> [Instructions for the task]:
An exact reproduction of the records is required, with all images left out.

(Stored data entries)
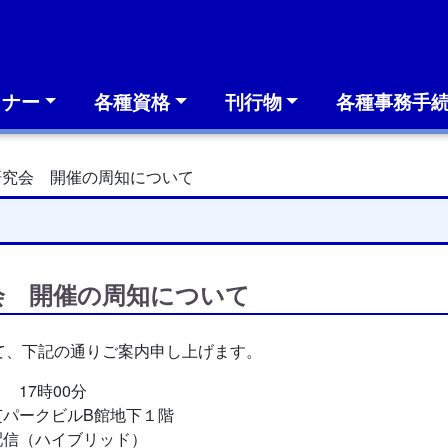
ミナー
各種資格
刊行物
各種事務手
研究会 開催の周知について
会 開催の周知について
て、下記の通りご案内申し上げます。
 17時00分
 芝パークビルB館地下１階
配信（ハイブリッド）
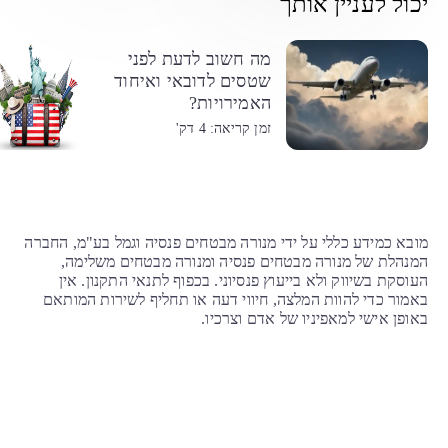
יכול לעניין אותך
מה חשוב לדעת לפני
שטסים לדובאי ואיחוד
האמירויות?
זמן קריאה: 4 דק'
מובא כמידע כללי על ידי מנורה מבטחים פנסיה וגמל בע"מ, החברה
המנהלת של מנורה מבטחים פנסיה ומנורה מבטחים משלימה,
העוסקת בשיווק ולא בייעוץ פנסיוני. בכפוף לתנאי התקנון. אין
באמור כדי להוות המלצה, חיווי דעה או תחליף לשירות המותאם
באופן אישי למאפיניו של אדם וצרכיו.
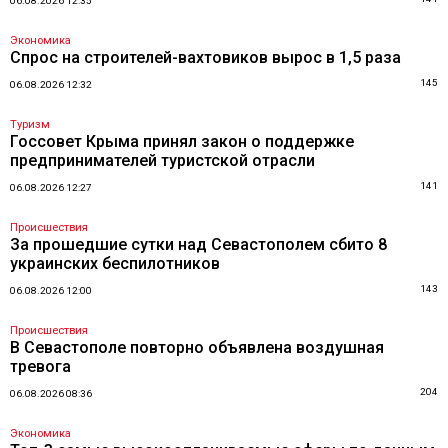
06.08.2026 12:35
Экономика
Спрос на строителей-вахтовиков вырос в 1,5 раза
145
06.08.2026 12:32
Туризм
Госсовет Крыма принял закон о поддержке
предпринимателей туристской отрасли
141
06.08.2026 12:27
Происшествия
За прошедшие сутки над Севастополем сбито 8
украинских беспилотников
143
06.08.2026 12:00
Происшествия
В Севастополе повторно объявлена воздушная
тревога
204
06.08.2026 08:36
Экономика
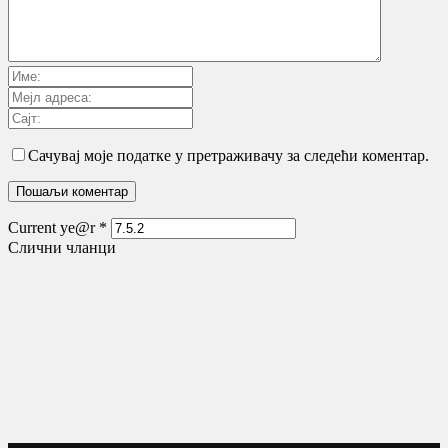
Сачувај моје податке у претраживачу за следећи коментар.
Current ye@r
*
Слични чланци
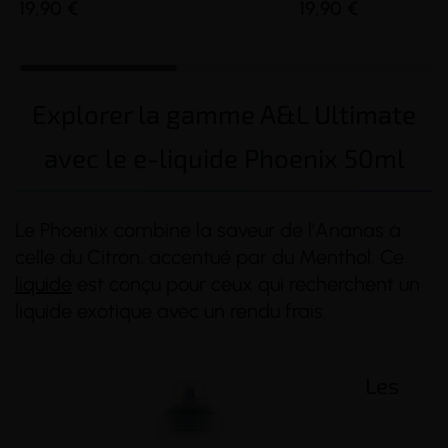
19,90 €
19,90 €
Explorer la gamme A&L Ultimate
avec le e-liquide Phoenix 50ml
Le Phoenix combine la saveur de l'Ananas à
celle du Citron, accentué par du Menthol. Ce
liquide
est conçu pour ceux qui recherchent un
liquide exotique avec un rendu frais.
Les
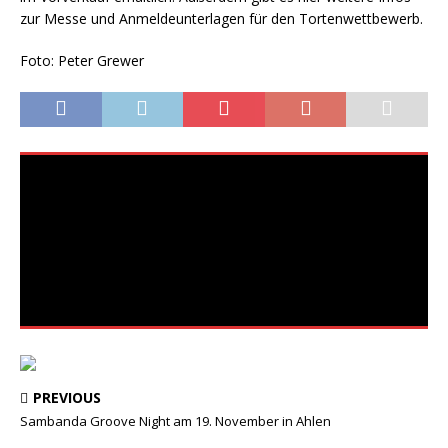
zur Messe und Anmeldeunterlagen für den Tortenwettbewerb.
Foto: Peter Grewer
PREVIOUS
Sambanda Groove Night am 19. November in Ahlen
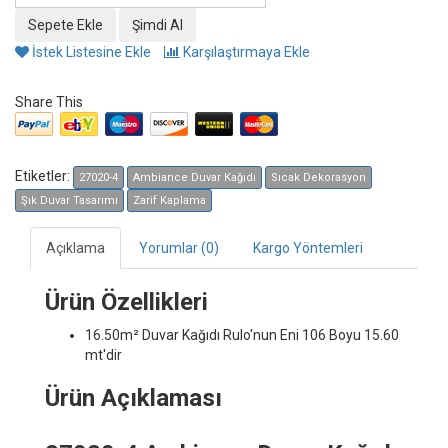
İstek Listesine Ekle
Karşılaştırmaya Ekle
Share This
Etiketler:
27020-4
Ambiance Duvar Kağıdı
Sıcak Dekorasyon
Şık Duvar Tasarımı
Zarif Kaplama
Açıklama
Yorumlar (0)
Kargo Yöntemleri
Ürün Özellikleri
16.50m² Duvar Kağıdı
Rulo'nun Eni 106 Boyu 15.60
mt'dir
Ürün Açıklaması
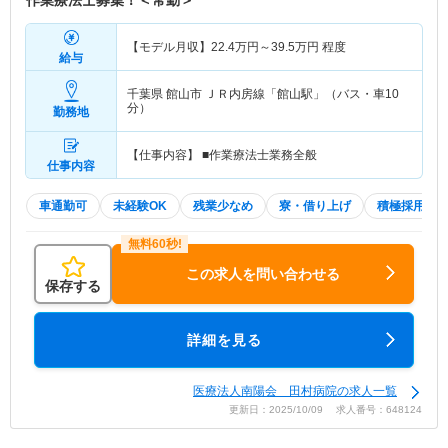
作業療法士募集！＜常勤＞
【モデル月収】
22.4
万円～
39.5
万円
程度
給与
千葉県 館山市
ＪＲ内房線「館山駅」（バス・車10
分）
勤務地
【仕事内容】 ■作業療法士業務全般
仕事内容
車通勤可
未経験OK
残業少なめ
寮・借り上げ
積極採用中
この求人を問い合わせる
保存する
詳細を見る
医療法人南陽会 田村病院の求人一覧
更新日：2025/10/09 求人番号：648124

> [Your solution]:
ミナー
各種資格
刊行物
各種事務手
研究会 開催の周知について
会 開催の周知について
て、下記の通りご案内申し上げます。
 17時00分
 芝パークビルB館地下１階
配信（ハイブリッド）
יכול לעניין אותך
מה חשוב לדעת לפני
שטסים לדובאי ואיחוד
האמירויות?
זמן קריאה: 4 דק'
מובא כמידע כללי על ידי מנורה מבטחים פנסיה וגמל בע"מ, החברה
המנהלת של מנורה מבטחים פנסיה ומנורה מבטחים משלימה,
העוסקת בשיווק ולא בייעוץ פנסיוני. בכפוף לתנאי התקנון. אין
באמור כדי להוות המלצה, חיווי דעה או תחליף לשירות המותאם
באופן אישי למאפיניו של אדם וצרכיו.
06.08.2026 12:35
Экономика
Спрос на строителей-вахтовиков вырос в 1,5 раза
145
06.08.2026 12:32
Туризм
Госсовет Крыма принял закон о поддержке
предпринимателей туристской отрасли
141
06.08.2026 12:27
Происшествия
За прошедшие сутки над Севастополем сбито 8
украинских беспилотников
143
06.08.2026 12:00
Происшествия
В Севастополе повторно объявлена воздушная
тревога
204
06.08.2026 08:36
Экономика
Сачувај моје податке у претраживачу за следећи коментар.
Current ye@r
*
Слични чланци
19,90 €
19,90 €
Explorer la gamme A&L Ultimate
avec le e-liquide Phoenix 50ml
Le Phoenix combine la saveur de l'Ananas à
celle du Citron, accentué par du Menthol. Ce
liquide
est conçu pour ceux qui recherchent un
liquide exotique avec un rendu frais.
Les
zur Messe und Anmeldeunterlagen für den Tortenwettbewerb.
Foto: Peter Grewer
PREVIOUS
Sambanda Groove Night am 19. November in Ahlen
İstek Listesine Ekle
Karşılaştırmaya Ekle
Share This
Etiketler:
27020-4
Ambiance Duvar Kağıdı
Sıcak Dekorasyon
Şık Duvar Tasarımı
Zarif Kaplama
Açıklama
Yorumlar (0)
Kargo Yöntemleri
Ürün Özellikleri
16.50m² Duvar Kağıdı
Rulo'nun Eni 106 Boyu 15.60
mt'dir
Ürün Açıklaması
作業療法士募集！＜常勤＞
【モデル月収】
22.4
万円～
39.5
万円
程度
給与
千葉県 館山市
ＪＲ内房線「館山駅」（バス・車10
分）
勤務地
【仕事内容】 ■作業療法士業務全般
仕事内容
車通勤可
未経験OK
残業少なめ
寮・借り上げ
積極採用中
この求人を問い合わせる
保存する
詳細を見る
医療法人南陽会 田村病院の求人一覧
更新日：2025/10/09 求人番号：648124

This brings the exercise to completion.